Pursuant to the present invention, some of the cryptographic processing support may be provided by one or more security modules in a cloud computing environment (e.g., such as the cloud HSM 114). The cloud HSM 114 may be provided by, for example, a cloud service provider such as AWS, GCP or Azure. Although only a single cloud HSM 114 is shown, those skilled in the art, upon reading the present disclosure, will appreciate that a number of cloud HSMs 114 may be provided to support a number of transactions. For example, in some embodiments, a cluster of cloud HSMs 114 may be provided in one or more geographical regions to provide high availability and redundant operation sized to accommodate the expected number of transactions.
The components of the system 100 as depicted in FIG. 1 are only those that are needed for processing a single transaction. A typical practical embodiment of the system 100 may process many purchase transactions (including simultaneous transactions) and may include a considerable number of payment card issuers and their computers, a considerable number of acquirers and their computers, and numerous merchants and their merchant servers and associated components. The system may also include a very large number of payment cardholders, who carry payment-enabled mobile devices and/or payment cards (including contactless payment cards).
Features of some embodiments will now be described by reference to an existing remote payment scheme compliant with the EMV specifications that commonly uses specially configured hardware security modules. In particular, the payment scheme is the DSRP scheme referenced above. DSRP requires a cryptographic key hierarchy 200 as shown in FIG. 2. The Issuer Master Key (IMK) can be used to derive two Card Master Keys (CMK), CMK_UMD and CMK_MD where (1) the Mobile Device Authentication key is referenced as “MD” key, and (2) the User and Mobile Device Authentication key is referenced as “UMD” key. In general, in a DSRP environment, the derivation process is the same for both keys and the difference between the keys is at the level of the input data.

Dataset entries

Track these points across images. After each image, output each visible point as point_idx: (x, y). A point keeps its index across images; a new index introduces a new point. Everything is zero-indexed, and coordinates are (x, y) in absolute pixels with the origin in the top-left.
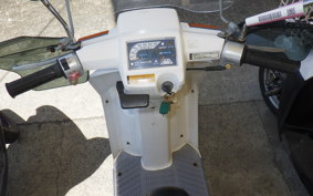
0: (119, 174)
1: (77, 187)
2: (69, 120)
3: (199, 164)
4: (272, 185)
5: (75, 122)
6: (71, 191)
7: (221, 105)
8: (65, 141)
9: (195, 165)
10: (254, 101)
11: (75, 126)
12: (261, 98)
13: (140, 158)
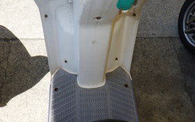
0: (56, 90)
1: (19, 96)
2: (16, 39)
3: (130, 85)
4: (182, 106)
5: (22, 41)
6: (14, 99)
7: (145, 39)
8: (11, 56)
9: (126, 86)
10: (171, 38)
11: (21, 44)
12: (177, 36)
13: (76, 76)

_What to work on_
1. From the passage on cloud security modules and payment keys, copy the text that begins at the words "Features of some" and stops after the words "the input data.".
2. According to the passage on cloud security modules and payment keys, which cloud service providers are named as possible providers of the cloud HSM 114?
3. Extend the passage on cloud security modules and payment keys, continuing from its final sentence.

_Expected results_
1.
Features of some embodiments will now be described by reference to an existing remote payment scheme compliant with the EMV specifications that commonly uses specially configured hardware security modules. In particular, the payment scheme is the DSRP scheme referenced above. DSRP requires a cryptographic key hierarchy 200 as shown in FIG. 2. The Issuer Master Key (IMK) can be used to derive two Card Master Keys (CMK), CMK_UMD and CMK_MD where (1) the Mobile Device Authentication key is referenced as “MD” key, and (2) the User and Mobile Device Authentication key is referenced as “UMD” key. In general, in a DSRP environment, the derivation process is the same for both keys and the difference between the keys is at the level of the input data.

2. AWS, GCP or Azure.

3.
Further, Each Card Master Key (CMK_xx) can be derived to generate Session Keys (SK_xx). In a simplified view, to some extent, the derivation process for the session keys (SK_x) can be considered as similar (from a core crypto function point of view) to the derivation process used for CMK_xx derivation where the difference between the session keys is at the level of the input data. Further details of key management in the DSRP protocol can be found in the EMV specifications referenced above. In the following discussion, the details are summarized.
The notation IMK_xx and CMK xx_yyy is adopted in this section where xx denotes RP (Remote Payment) and yyy can be UMD or MD. Card master keys (“CMK”) are generated using Triple DES (or “DES3”). More particularly, the Card Master Keys CMK_xxyyy are derived using a process that corresponds to Method A as specified in EMV Book 2. The Card Master Key CMK_xxyyy is derived from the corresponding Issuer Master Key IMK_xx as follows: (i) CMKLEFT=DES3(IMK_xx)[Y], (ii) CMKRIGHT=DES3(IMK_xx)[Y XOR ‘FFFFFFFFFFFFFFFF’], and (iii) CMK_xx_yyy=CMK_LEFT∥CMK_RIGHT, where DES3 is a 2-key Triple DES Encryption using electronic codebook (“ECB”) mode and Y is an 8-byte value constructed using PAN (Primary Account Number) and PSN (PAN Sequence Number) values.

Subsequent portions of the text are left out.